### About this exercise
Records follow. Pull out every line that contains "considerar".

### Exercise input
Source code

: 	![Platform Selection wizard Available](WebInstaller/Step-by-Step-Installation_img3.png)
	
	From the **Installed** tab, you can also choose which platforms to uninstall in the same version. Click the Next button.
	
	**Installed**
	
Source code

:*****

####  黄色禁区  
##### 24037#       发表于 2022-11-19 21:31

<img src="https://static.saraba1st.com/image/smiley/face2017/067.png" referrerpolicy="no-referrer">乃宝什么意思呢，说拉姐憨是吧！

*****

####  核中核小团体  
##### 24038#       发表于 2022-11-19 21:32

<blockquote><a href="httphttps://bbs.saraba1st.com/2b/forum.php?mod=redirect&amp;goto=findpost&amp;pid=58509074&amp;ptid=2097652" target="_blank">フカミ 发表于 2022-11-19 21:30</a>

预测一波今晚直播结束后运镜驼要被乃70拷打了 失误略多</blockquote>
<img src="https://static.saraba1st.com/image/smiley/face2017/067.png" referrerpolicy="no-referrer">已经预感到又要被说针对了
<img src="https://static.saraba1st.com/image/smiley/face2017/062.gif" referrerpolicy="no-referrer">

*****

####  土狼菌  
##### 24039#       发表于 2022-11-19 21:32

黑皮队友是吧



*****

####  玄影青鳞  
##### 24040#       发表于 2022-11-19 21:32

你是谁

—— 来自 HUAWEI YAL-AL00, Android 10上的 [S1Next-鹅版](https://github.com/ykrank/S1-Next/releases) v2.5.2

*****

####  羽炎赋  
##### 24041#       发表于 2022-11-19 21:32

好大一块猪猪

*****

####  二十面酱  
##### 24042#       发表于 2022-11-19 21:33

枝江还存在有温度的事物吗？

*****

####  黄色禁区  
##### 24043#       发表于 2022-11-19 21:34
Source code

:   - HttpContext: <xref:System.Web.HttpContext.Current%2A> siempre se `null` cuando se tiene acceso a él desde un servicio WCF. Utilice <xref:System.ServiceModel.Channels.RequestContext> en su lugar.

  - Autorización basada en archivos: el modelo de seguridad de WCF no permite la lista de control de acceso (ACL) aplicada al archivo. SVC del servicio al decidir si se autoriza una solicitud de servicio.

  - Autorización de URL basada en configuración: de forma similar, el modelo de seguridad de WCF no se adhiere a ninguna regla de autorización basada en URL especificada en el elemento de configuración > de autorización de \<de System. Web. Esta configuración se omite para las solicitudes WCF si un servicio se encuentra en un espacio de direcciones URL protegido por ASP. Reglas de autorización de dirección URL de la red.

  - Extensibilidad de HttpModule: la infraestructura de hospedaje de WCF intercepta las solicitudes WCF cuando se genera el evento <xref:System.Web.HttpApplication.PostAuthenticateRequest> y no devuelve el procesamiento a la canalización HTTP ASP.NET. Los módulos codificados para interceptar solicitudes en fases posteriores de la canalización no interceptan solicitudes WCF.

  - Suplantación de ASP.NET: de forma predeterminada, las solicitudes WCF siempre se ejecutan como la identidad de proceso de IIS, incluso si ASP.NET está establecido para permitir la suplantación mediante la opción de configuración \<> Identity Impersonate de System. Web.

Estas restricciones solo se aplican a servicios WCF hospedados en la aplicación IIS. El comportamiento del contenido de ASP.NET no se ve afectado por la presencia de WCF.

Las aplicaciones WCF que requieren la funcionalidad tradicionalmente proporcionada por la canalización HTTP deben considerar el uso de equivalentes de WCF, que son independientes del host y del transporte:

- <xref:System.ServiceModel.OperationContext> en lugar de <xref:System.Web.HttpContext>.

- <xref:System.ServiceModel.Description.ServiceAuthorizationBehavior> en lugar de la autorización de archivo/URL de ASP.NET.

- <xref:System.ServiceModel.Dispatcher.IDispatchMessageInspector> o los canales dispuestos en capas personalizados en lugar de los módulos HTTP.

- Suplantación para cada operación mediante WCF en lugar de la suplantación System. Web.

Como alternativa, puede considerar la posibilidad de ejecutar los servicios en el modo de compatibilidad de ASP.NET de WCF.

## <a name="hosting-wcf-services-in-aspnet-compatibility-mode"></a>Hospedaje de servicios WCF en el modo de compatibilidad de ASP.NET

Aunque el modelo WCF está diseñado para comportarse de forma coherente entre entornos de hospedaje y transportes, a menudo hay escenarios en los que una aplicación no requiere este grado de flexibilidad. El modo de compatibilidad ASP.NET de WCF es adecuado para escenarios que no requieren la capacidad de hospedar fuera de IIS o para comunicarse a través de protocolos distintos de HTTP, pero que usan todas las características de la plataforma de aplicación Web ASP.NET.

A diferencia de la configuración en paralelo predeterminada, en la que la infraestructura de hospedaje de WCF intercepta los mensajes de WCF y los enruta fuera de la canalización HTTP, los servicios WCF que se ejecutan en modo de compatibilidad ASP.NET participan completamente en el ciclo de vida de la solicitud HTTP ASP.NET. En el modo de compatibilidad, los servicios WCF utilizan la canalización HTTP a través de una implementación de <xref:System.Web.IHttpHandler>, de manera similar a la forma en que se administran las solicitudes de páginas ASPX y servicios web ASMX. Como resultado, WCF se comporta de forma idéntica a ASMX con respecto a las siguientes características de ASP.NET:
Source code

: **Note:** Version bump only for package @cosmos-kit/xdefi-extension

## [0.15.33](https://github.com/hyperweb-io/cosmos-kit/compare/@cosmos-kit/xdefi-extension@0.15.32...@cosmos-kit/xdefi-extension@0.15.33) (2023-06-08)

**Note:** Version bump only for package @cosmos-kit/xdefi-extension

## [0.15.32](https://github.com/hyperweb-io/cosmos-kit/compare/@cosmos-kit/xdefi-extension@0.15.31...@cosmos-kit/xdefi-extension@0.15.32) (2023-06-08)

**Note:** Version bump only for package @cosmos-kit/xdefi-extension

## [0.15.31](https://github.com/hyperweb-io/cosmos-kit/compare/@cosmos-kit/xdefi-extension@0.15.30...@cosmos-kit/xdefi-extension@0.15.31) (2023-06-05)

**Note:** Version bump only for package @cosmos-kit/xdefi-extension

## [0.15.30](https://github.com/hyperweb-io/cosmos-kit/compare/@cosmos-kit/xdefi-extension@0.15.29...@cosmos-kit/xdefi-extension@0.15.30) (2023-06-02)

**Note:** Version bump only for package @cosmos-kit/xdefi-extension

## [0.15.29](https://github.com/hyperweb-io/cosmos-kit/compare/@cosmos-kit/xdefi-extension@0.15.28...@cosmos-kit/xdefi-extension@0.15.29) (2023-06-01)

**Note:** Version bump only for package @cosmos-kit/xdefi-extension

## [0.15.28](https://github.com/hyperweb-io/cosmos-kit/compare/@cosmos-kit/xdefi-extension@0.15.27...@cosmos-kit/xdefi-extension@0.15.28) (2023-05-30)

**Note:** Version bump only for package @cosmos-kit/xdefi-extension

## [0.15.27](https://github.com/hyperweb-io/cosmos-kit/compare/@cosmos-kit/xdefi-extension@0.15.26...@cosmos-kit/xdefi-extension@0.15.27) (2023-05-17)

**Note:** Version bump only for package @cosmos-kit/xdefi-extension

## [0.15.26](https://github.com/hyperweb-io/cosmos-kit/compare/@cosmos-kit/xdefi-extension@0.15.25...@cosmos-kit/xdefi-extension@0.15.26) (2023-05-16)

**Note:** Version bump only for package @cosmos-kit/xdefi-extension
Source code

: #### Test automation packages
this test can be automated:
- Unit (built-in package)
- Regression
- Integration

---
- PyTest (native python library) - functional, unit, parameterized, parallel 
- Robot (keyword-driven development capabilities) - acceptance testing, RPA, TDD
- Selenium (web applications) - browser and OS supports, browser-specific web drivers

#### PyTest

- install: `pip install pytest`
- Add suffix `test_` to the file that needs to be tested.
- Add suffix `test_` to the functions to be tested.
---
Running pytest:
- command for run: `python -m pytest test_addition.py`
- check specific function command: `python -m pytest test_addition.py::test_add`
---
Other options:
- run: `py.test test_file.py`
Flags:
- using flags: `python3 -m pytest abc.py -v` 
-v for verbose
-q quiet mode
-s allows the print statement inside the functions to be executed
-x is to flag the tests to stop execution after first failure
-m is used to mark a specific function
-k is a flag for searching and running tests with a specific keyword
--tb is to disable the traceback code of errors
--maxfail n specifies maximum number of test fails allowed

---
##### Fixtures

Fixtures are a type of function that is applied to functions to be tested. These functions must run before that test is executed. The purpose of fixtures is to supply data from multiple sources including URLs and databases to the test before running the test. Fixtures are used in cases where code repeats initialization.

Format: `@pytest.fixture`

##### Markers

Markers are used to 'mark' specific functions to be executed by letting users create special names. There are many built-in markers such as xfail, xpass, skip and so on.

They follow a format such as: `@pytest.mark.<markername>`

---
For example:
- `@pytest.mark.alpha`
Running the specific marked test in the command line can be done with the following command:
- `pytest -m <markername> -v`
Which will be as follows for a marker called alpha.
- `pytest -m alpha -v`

### Solution to this task
Las aplicaciones WCF que requieren la funcionalidad tradicionalmente proporcionada por la canalización HTTP deben considerar el uso de equivalentes de WCF, que son independientes del host y del transporte:
Como alternativa, puede considerar la posibilidad de ejecutar los servicios en el modo de compatibilidad de ASP.NET de WCF.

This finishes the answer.